Millions of GitHub repositories are potentially vulnerable to RepoJacking, which allows malicious actors to control an old repository if an organization changed its username on the open-source software development service.
According to research posted June 21 by Aqua Security’s Nautilus research group, RepoJacking is when a malicious actor registers a username and creates a repository used by an organization in the past, but has since changed its username. A developer may think the repo is safe, but in reality it’s controlled by the attacker and susceptible to malware.
The danger: Once exploited, it could lead to remote code execution on an organization’s internal environments or on a customer’s systems.
Aqua Nautilus started from a data sample it found on the GHTorrent website. The researchers downloaded all the logs from a random month (June 2019) and compiled a list of 125 million unique repository names. Next, they sampled 1% — 1.25 million repo names — and checked each one to see if it was vulnerable to RepoJacking.
They then found that 36,983 repositories were vulnerable to RepoJacking: a 2.95% success rate. By extrapolating the result they found on the sample to the entire GitHub repository base, there are potentially millions of vulnerable repositories — more than 300 million, say the researchers.
Aqua Nautilus then created a proof-of-concept (PoC) to show how RepoJacking works. They ran the PoC on several repositories that belong to popular organizations, gathering basic metadata such as hostname, IP address, and DNS name servers to see who downloaded artifacts from the vulnerable repos. The result: the PoC was triggered a few times leading to code execution on environments related to some large companies.
Aqua Security recommended that security teams take the following steps: Regularly check the organization’s repositories for any links that may fetch resources from external GitHub repositories. Also, if a developer changes the organization’s name, ensure that the company still owns the previous name.
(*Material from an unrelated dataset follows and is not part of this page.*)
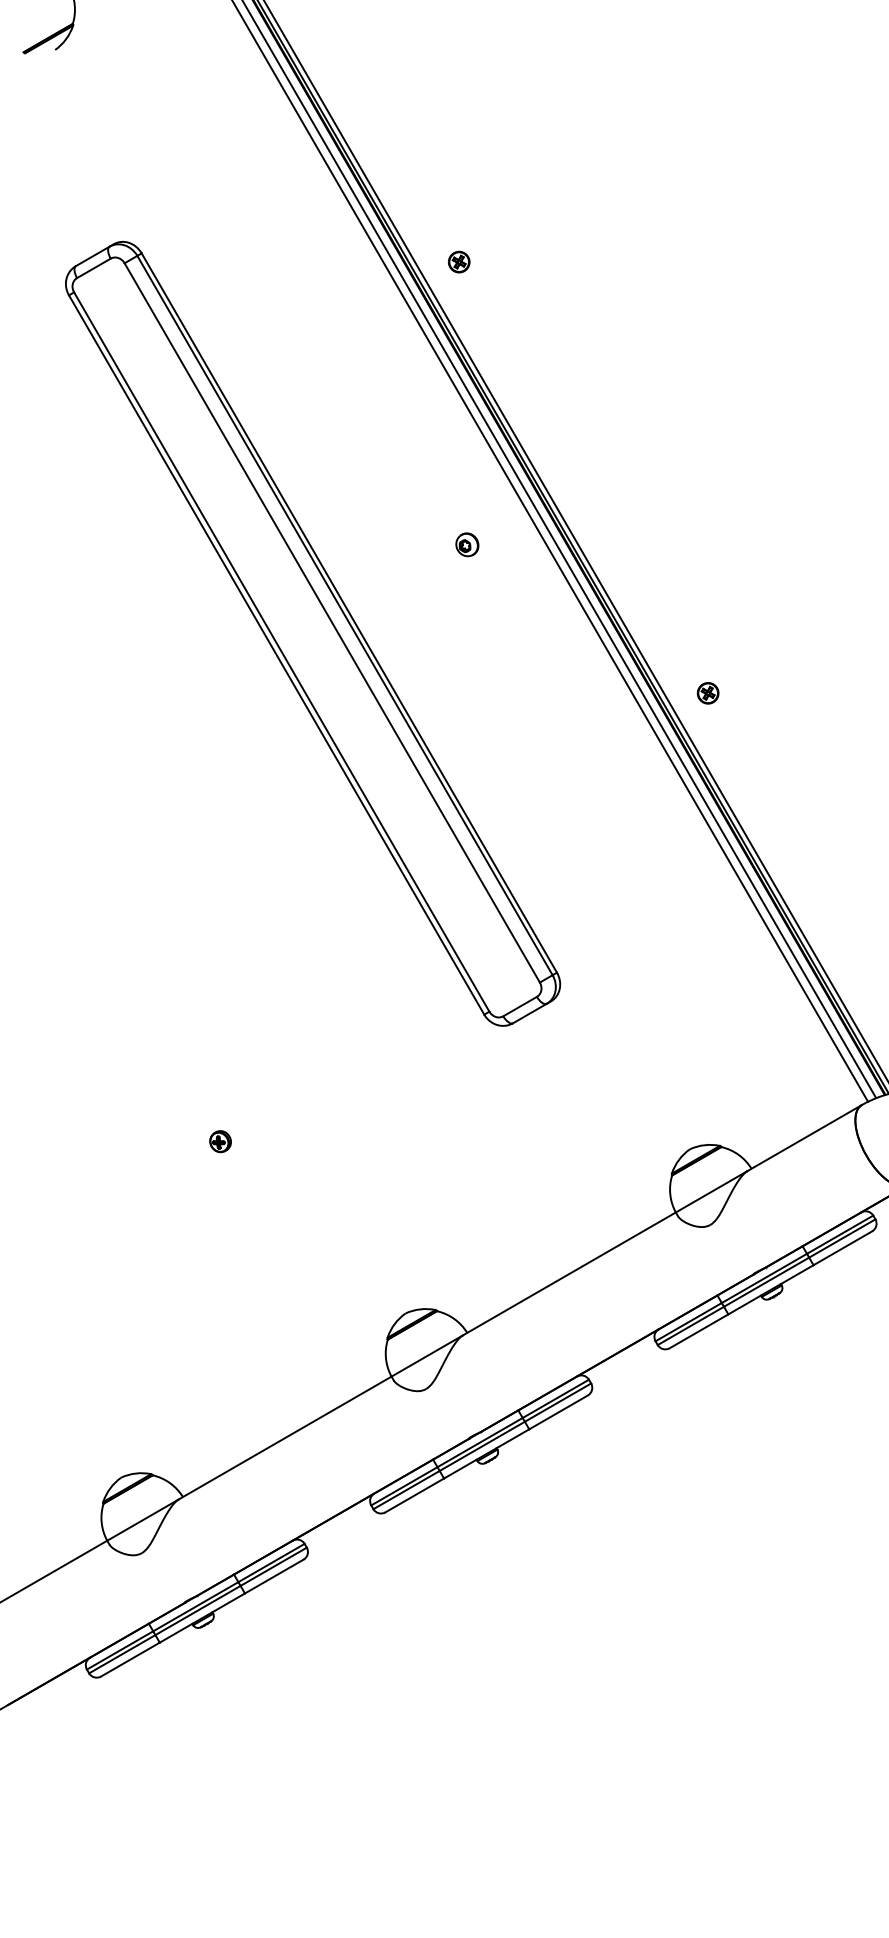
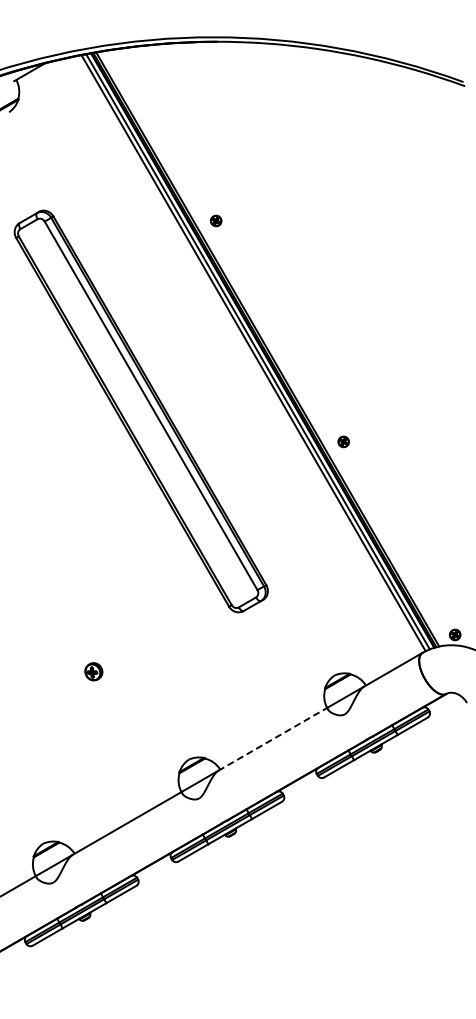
part: (465, 544) -> (219, 365), removed
part: (219, 1141) -> (93, 671), size x1.6
line: (569, 1274) -> (272, 739), solid -> dashed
Do this as a placeholder because it can prevent attackers from creating it.
According to the report, RepoJacking is widespread and app dev teams may not even know they are vulnerable, said Timothy Morris, chief security advisor at Tanium. Morris said with motivation and some creative digital archaeology, anyone can dig up some past links to valuable repos that aren't ancient but actively being used in code running now.
“These are supply chain vulnerabilities,” explained Morris. “It’s imperative that security teams and risk managers understand where all their software, and dependencies, originate from. Whether open source software, third-party software, or commercially off-the-shelf software, it’s important to know what dependencies are being used. Mitigations include: never link directly, always package dependencies, use package managers, version pinning, and lock files.”
This research highlights the risk that transcends issues with GitHub, said John Bambenek, principal threat hunter at Netenrich. Bambenek said any references to “old” names that are retired can be used by others if all the references aren’t changed everywhere.
“In the case of GitHub repos, that could lead to remote execution or installation of backdoors,” Bambenek said. “However, this also includes other resources, such as email addresses and domain names, an exposure already in use by nation-state actors. Secure deprovisioning is something we are not really considering as we move more to cloud resources and open source and it will continue to bite us harder until we start dealing with it.”